Lay out the lines from the first one through the one containing "family: Limoniidae", inclusive, as a two-column CSV with the headers rank and taxon. Give one row per line, with each field in double quotes and any line breaks turned into spaces.
>> START EXERCISE MATERIALS
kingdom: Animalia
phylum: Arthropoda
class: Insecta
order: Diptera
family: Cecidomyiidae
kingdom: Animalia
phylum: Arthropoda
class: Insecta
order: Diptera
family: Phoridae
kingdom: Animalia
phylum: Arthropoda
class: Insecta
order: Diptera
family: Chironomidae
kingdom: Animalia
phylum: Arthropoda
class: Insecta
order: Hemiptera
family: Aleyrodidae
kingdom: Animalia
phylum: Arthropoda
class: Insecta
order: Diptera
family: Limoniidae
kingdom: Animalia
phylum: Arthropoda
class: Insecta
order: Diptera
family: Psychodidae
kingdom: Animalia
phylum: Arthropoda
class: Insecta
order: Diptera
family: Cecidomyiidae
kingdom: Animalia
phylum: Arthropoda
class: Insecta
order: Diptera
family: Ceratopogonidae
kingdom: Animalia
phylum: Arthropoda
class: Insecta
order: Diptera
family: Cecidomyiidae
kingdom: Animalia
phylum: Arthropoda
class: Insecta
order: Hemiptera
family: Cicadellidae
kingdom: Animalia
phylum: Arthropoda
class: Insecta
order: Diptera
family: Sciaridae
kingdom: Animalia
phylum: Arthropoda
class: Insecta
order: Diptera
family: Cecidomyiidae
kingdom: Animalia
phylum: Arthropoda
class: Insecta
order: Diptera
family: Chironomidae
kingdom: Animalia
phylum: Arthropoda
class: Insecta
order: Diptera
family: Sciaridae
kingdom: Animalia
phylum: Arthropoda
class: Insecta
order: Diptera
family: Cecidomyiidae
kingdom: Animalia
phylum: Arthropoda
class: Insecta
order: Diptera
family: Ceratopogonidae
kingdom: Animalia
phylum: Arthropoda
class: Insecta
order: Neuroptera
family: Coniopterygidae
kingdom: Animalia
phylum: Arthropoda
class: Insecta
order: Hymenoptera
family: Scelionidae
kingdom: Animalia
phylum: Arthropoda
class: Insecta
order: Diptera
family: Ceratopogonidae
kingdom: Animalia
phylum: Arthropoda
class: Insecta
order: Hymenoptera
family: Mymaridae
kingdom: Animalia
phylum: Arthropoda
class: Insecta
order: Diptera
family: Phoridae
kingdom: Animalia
>> END EXERCISE MATERIALS
FINISHED ANSWER
rank,taxon
"kingdom:","Animalia"
"phylum:","Arthropoda"
"class:","Insecta"
"order:","Diptera"
"family:","Cecidomyiidae"
"kingdom:","Animalia"
"phylum:","Arthropoda"
"class:","Insecta"
"order:","Diptera"
"family:","Phoridae"
"kingdom:","Animalia"
"phylum:","Arthropoda"
"class:","Insecta"
"order:","Diptera"
"family:","Chironomidae"
"kingdom:","Animalia"
"phylum:","Arthropoda"
"class:","Insecta"
"order:","Hemiptera"
"family:","Aleyrodidae"
"kingdom:","Animalia"
"phylum:","Arthropoda"
"class:","Insecta"
"order:","Diptera"
"family:","Limoniidae"